Currently, ECT indications include the local control of single and in-transit metastatic melanoma skin nodules not amenable to surgery or isolated limb perfusion or infusion, non-melanoma skin cancer, local recurrences and skin metastases from breast cancer, skin metastases from head and neck cancer and local recurrences in the oral cavity [1319]. Since the first clinical experience of Mir et al. (1991) [20], a number of studies have shown that ECT is associated with a good overall response rate (92-99%), with a complete response rate of between 53% and 89%, without serious negative adverse events [6, 7, 21, 22]. Quaglino et al. (2008) reported an overall response rate in 93% of patients with cutaneous metastases and improved local tumor control with repeated ECT. Moreover, in metastases >1 cm [2] which had lower response rates after the first ECT, a good antitumor effect was observed after retreatment with a complete response rate for 87% of the treated lesions after multiple ECT sessions [6]. Another advantage of ECT is the possibility to treat wider areas than the targeted metastatic lesion region, in order to avoid locoregional relapse. In addition, ECT of the lymphatic network surrounding the single metastatic nodule can improve local tumor control as demonstrated in patients with long-lasting response [23].

In the local control of cutaneous and subcutaneous metastatic lesions, ECT overcomes the low efficacy of classical chemotherapy and may mean surgery can be avoided. However, to our knowledge, its use has never previously been described in a neoadjuvant fashion to reduce the surgical extension in patients with metastatic melanoma.

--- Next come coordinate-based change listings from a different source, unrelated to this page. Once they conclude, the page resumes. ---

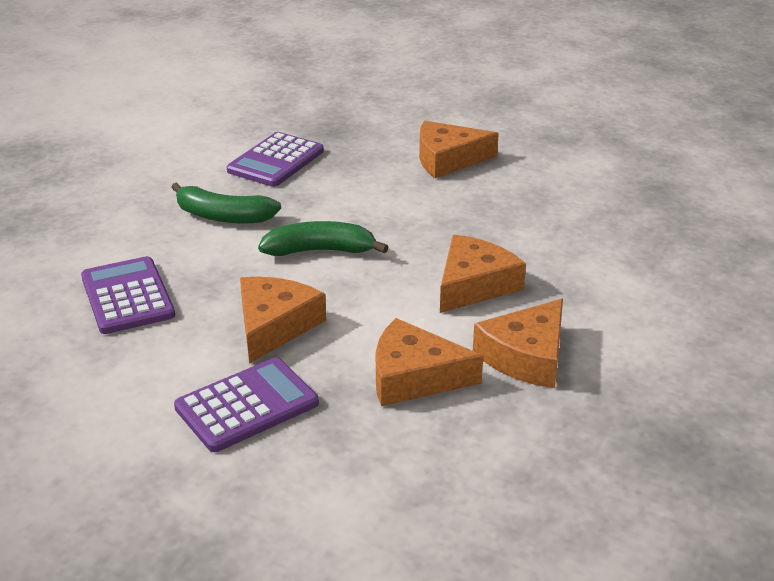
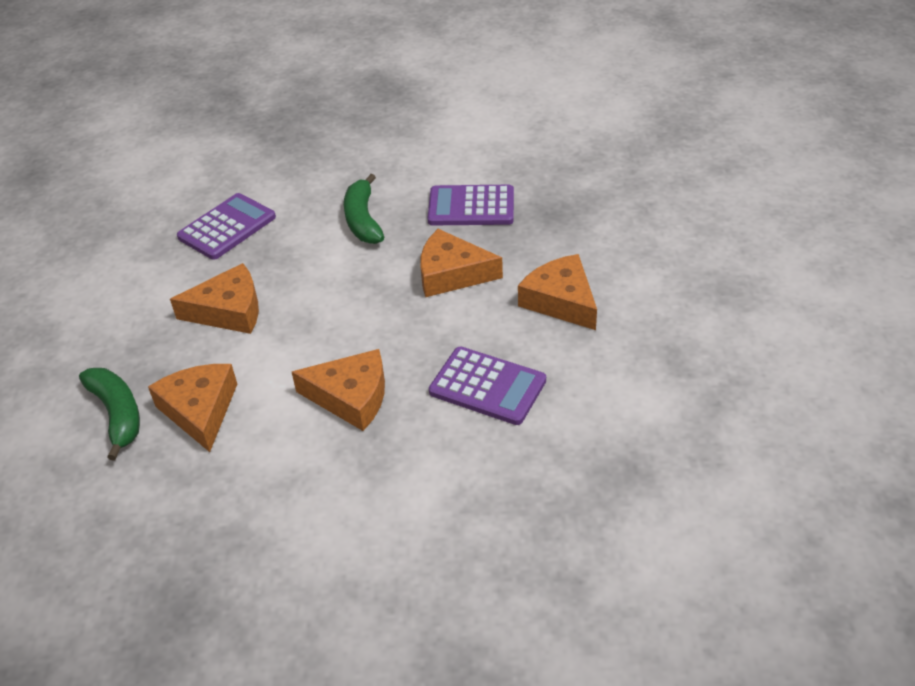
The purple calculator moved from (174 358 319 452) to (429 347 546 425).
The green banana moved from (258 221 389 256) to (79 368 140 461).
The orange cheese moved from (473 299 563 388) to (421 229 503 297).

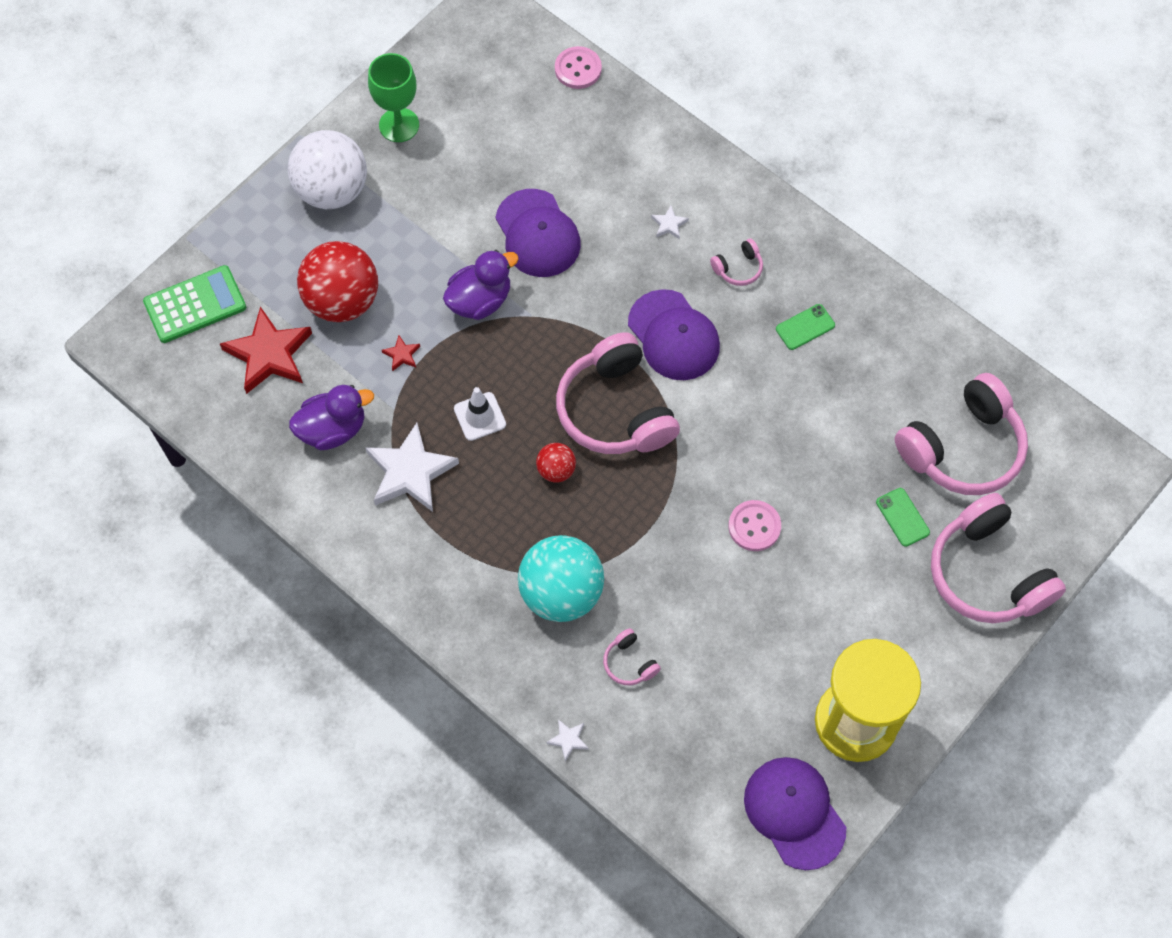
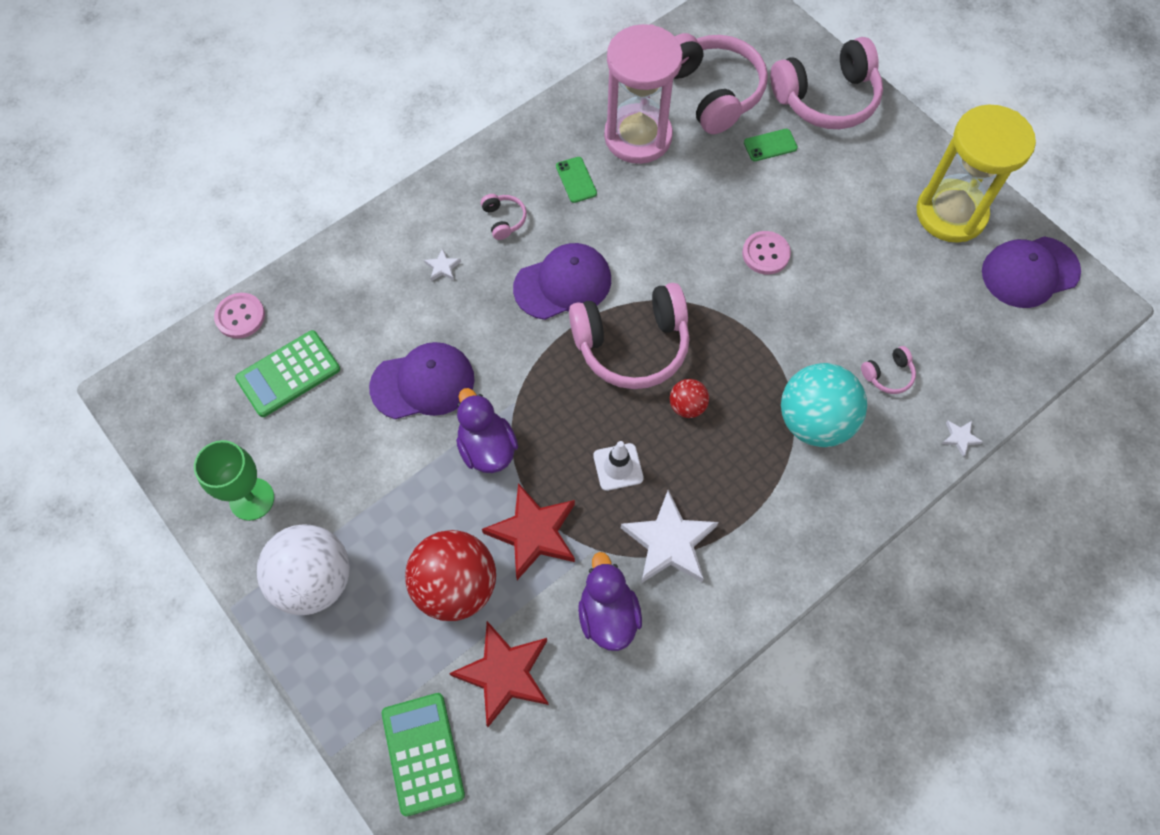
The red star at (382 335 420 371) changed to 2.36 times the size.
The green calculator at (235 330 340 417) appeared.
The pink hourglass at (604 24 683 164) appeared.

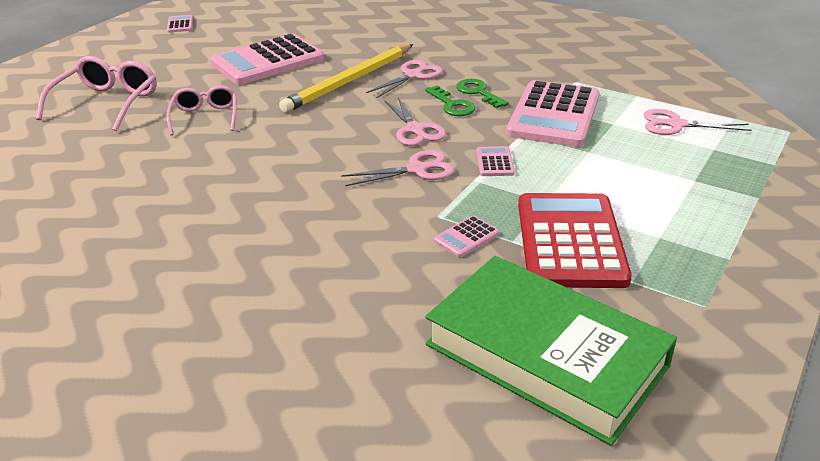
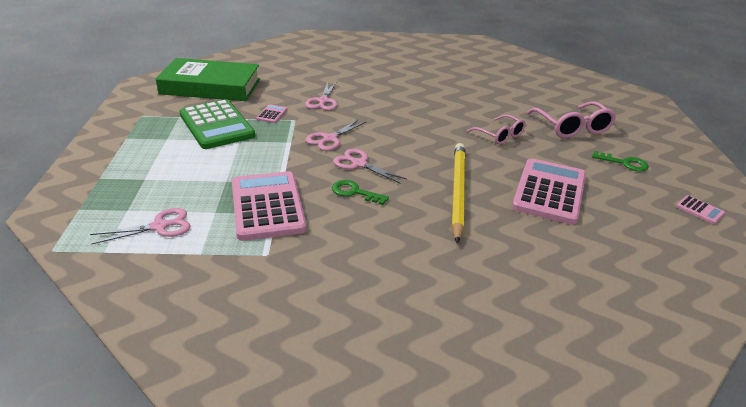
The pink scissors moved from (366 60 443 98) to (305 81 338 110).
The green key moved from (456 79 509 108) to (592 151 649 172).
The pink calculator at (476 146 515 176) disappeared.
The red calculator at (518 193 632 288) became the green calculator at (179 99 255 149).

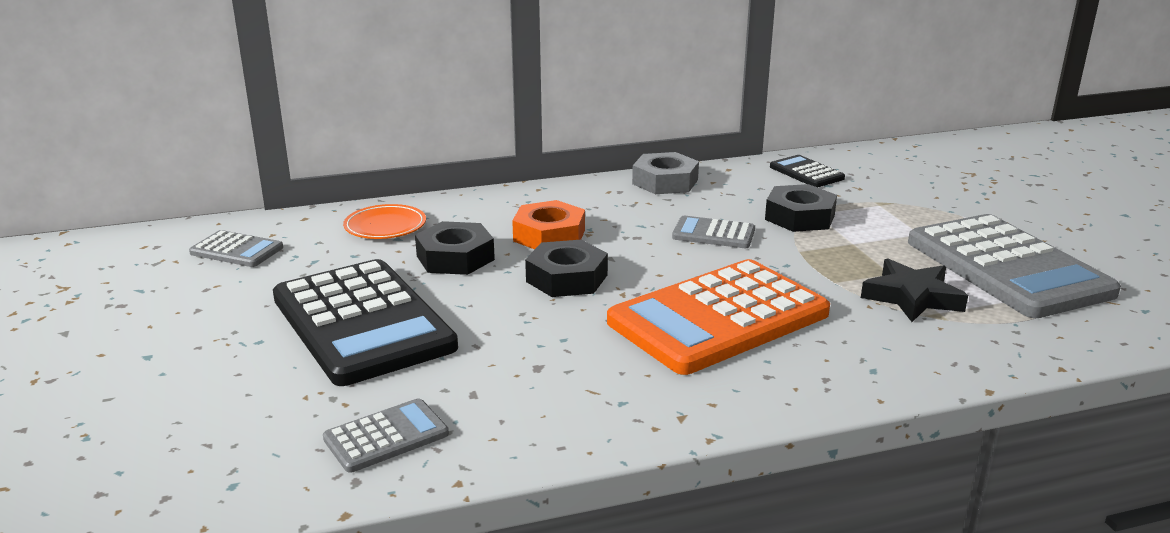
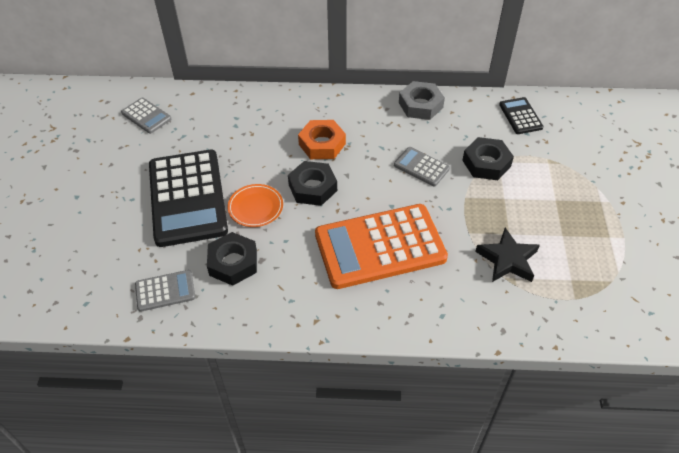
The orange plate moved from (343 204 426 239) to (227 184 283 227).
The black nut moved from (415 221 495 275) to (207 232 257 286).
The grey calculator at (908 214 1121 318) disappeared.

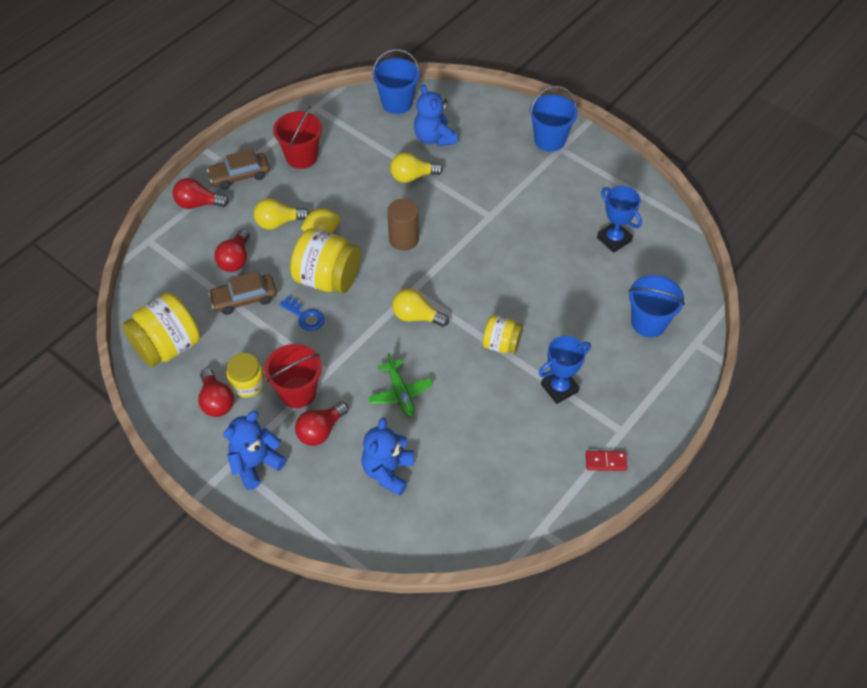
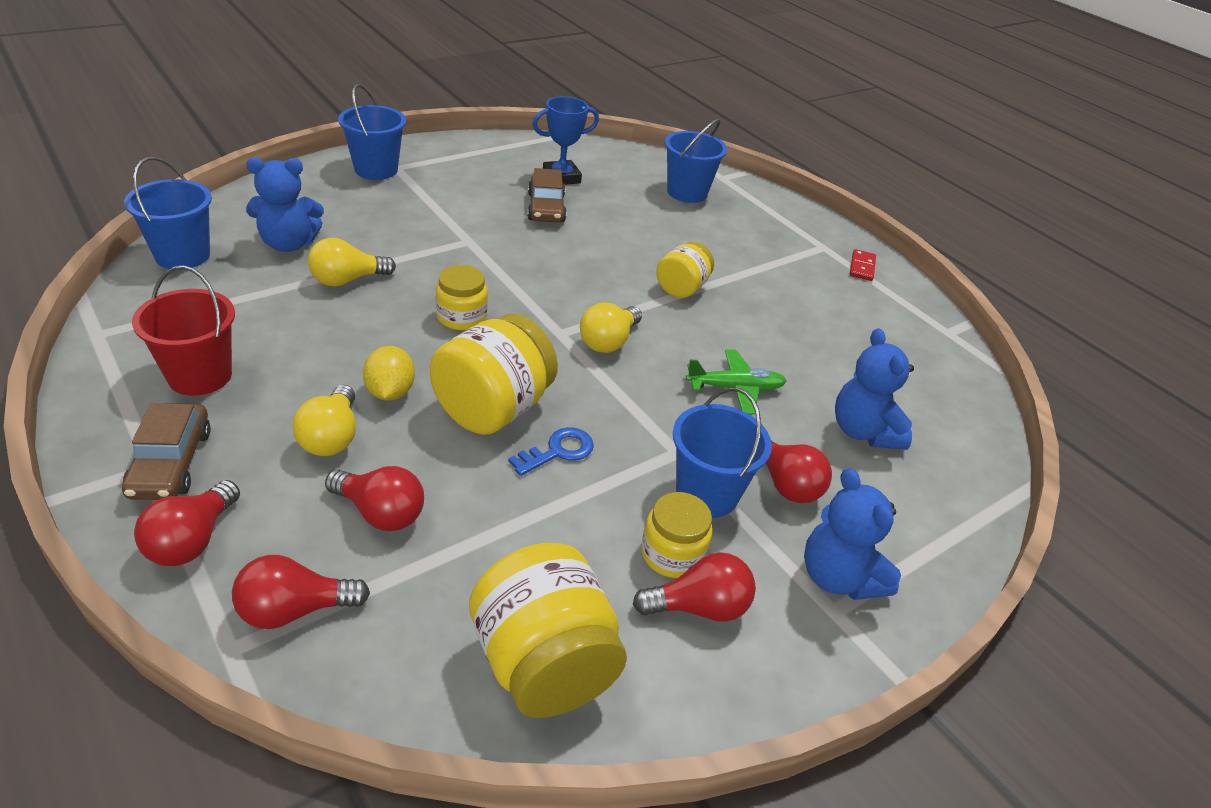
The brown car moved from (208 271 277 315) to (527 168 567 223).
The red bucket at (264 344 322 408) became the blue bucket at (673 387 772 518).
The blue teddy bear at (361 418 414 496) turned 45 degrees clockwise.
The brown cylinder at (387 199 419 251) was replaced by the yellow jar at (436 265 488 330).
The yellow light bulb at (390 153 443 183) turned 60 degrees clockwise.
The blue trophy at (539 336 591 404) disappeared.
The red light bulb at (232 555 370 629) appeared.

Interestingly, ECT has been employed as a tissue-sparing treatment to reduce tumor burden for further treatments and surgery in other tumor types. One report described the use of preoperative ECT of anal melanoma to enable surgical resection with organ and function-sparing effect while a second case described ECT of a digital chondrosarcoma to avoid finger amputation [24, 25]. In both cases, ECT appeared to be an effective neoadjuvant treatment for maintaining organ function and reducing the extent of surgical intervention. The favorable outcome of using neoadjuvant ECT for a metastatic melanoma nodule in the case presented here was evident as early as three weeks after the first session, with an 18-FDG PET-CT scan revealing a rapid four-fold decline in biological tumor activity from the baseline assessment as measured by SUVmax. Conservative surgery was carried out three months after the second ECT session and, to date, the patient remains disease-free with good functional and aesthetic outcomes (Figure 3). ECT was safely repeated on the basis of the positive response obtained after the first session. Moreover, as a consequence of the bleomycin mitotic cell death process, ECT was effectively targeted towards cancer cells, sparing adjacent healthy tissue of the cheek. ECT can therefore be applied to improve the patient’s quality of life, independent of life expectancy, to heal painful or bleeding lesions and also to preserve patients’ appearance and social interactions. A systematic review by Kis et al. (2011) similarly concluded that ECT in cutaneous melanoma is easy to perform without the potentially undesirable side effects of systemic chemotherapy and does not cause significant organ dysfunction or permanent disfigurement [19].

Conclusions

ECT represents a safe and effective therapeutic approach that is associated with clear benefits in terms of quality of life (minimal discomfort, mild post-treatment pain and short duration of hospital stay) and may, in the neoadjuvant setting as reported here, offer the option of more conservative surgery and an improved cosmetic effect with complete local tumor control.

Consent

Written informed consent was obtained from patient for publication of her clinical details and accompanying images. A copy of the written consent is available for review by the Editor-in-Chief of this journal.